Die ersten Jahre liefen gut
Anfang der 1990er Jahre konnte er seinen Traum verwirklichen. Er kaufte sich einen Lkw für Schüttgut auf Kredit, bekam Aufträge von Unternehmen im ländlichen Raum und war fortan auf den Landstraßen in Norddeutschland unterwegs. Er transportierte Dünger vom Kalihafen Wismar oder vom Hansahafen Hamburg zu Landwirten von Emden bis Templin, fuhr Weizen von den Erntefeldern nach Lübeck oder Rostock. Alles lief gut.
An Rente oder Krankheit dachte er nicht. Das war was für Sicherheitsfanatiker und Weicheier! Wenn er mal in seinen Lkw investieren musste oder an seinem Haus etwas kaputt war, fuhr er eben eine Tour extra. Das war zwar anstrengend und zog sich bis weit in die Nacht, aber der Fahrtenschreiber ließ sich eben überlisten.
Die Versäumnisse rächen sich
Er hätte sich freiwillig versichern können, damit er später einmal eine ausreichende Rente hätte. Und er hätte sich mehr als den billigsten Tarif in der freiwilligen Krankenversicherung leisten können. Aber dann war da die neue Ölheizung zu bezahlen, und seine Familie sollte auch gut leben.
Als er 65 Jahre alt war, dachte er zum ersten Mal gründlich über sein Alter nach. Zum ersten Mal sah er sich sorgfältig die Rentenmitteilung an, die er jedes Jahr bekam. 665 Euro pro Monat waren wirklich mickrig, und seine Ersparnisse waren draufgegangen, um seinen Lkw durch den TÜV zu bringen. Seine Ackerflächen hatte er für den neuen Lkw verkauft.
Die Gesundheit macht nicht mit
Es blieb ihm also nichts weiter übrig, als weiter Lkw zu fahren. Da gab es ja keine Altersgrenze. Dann aber merkte er, dass mit seiner Verdauung etwas nicht stimmte. Widerwillig ging er zu den Ärzten und ließ sich untersuchen. Darmkrebs! Stück um Stück musste aus ihm herausgeschnitten werden. Immer wieder musste er Touren absagen, weil er im Krankenhaus festsaß.
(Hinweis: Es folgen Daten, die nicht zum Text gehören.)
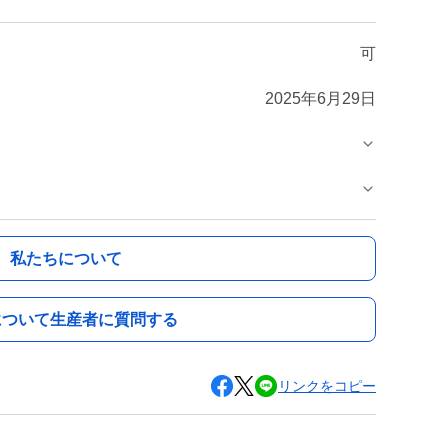
可
2025年6月29日
私たちについて
について生産者に質問する
リンクをコピー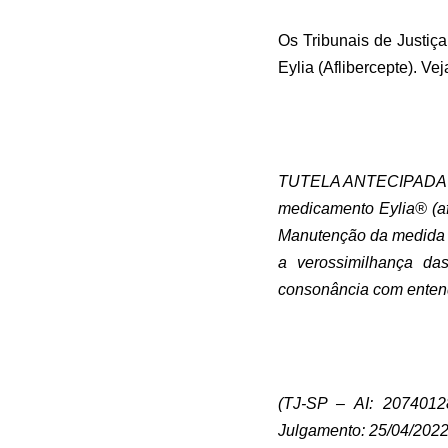
Os Tribunais de Justiç
Eylia (Aflibercepte). Vej
TUTELA ANTECIPADA – C
medicamento Eylia® (af
Manutenção da medida –
a verossimilhança da
consonância com entend
(TJ-SP – AI: 2074012
Julgamento: 25/04/2022,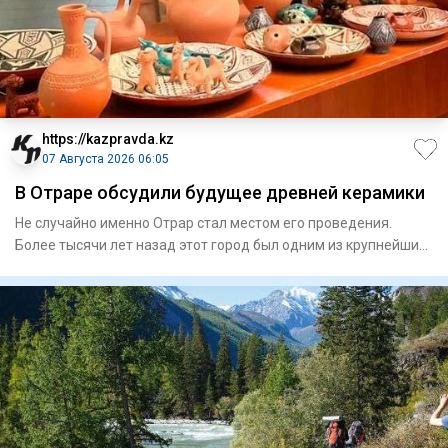
https://kazpravda.kz
07 Августа 2026 06:05
В Отраре обсудили будущее древней керамики
Не случайно именно Отрар стал местом его проведения.
Более тысячи лет назад этот город был одним из крупнейших
центров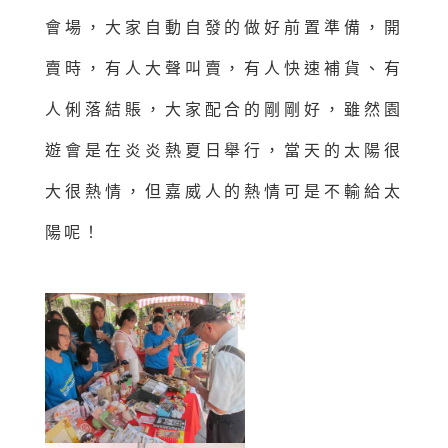
會場，大家自動自發的做好前置準備，開
賣時，有人大聲叫賣，有人快速補貨、有
人俐落結賬，大家配合的剛剛好，雖然園
遊會是在炎炎熱夏日舉行，當天的太陽很
大很熱情，但嘉威人的熱情可是不輸給太
陽呢！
Jetzt ist Hannes 71, und der Krebs scheint besiegt – vorerst. Er hat einen künstlichen Darmausgang und das Fahren fällt ihm schwer. Aber was soll er machen? Was an Geld übrig ist, geht für Eigenanteile an Medikamenten drauf. Wie er die Verlängerung seiner Fahrerlaubnis schaffen soll, ist ihm ein Rätsel – aber er muss weiter fahren. Der Staat könnte helfen – aber Hannes ist immer noch zu stolz, um überhaupt zu fragen. Also wird er weiterfahren, bis er eines Tages tot vom Bock fällt.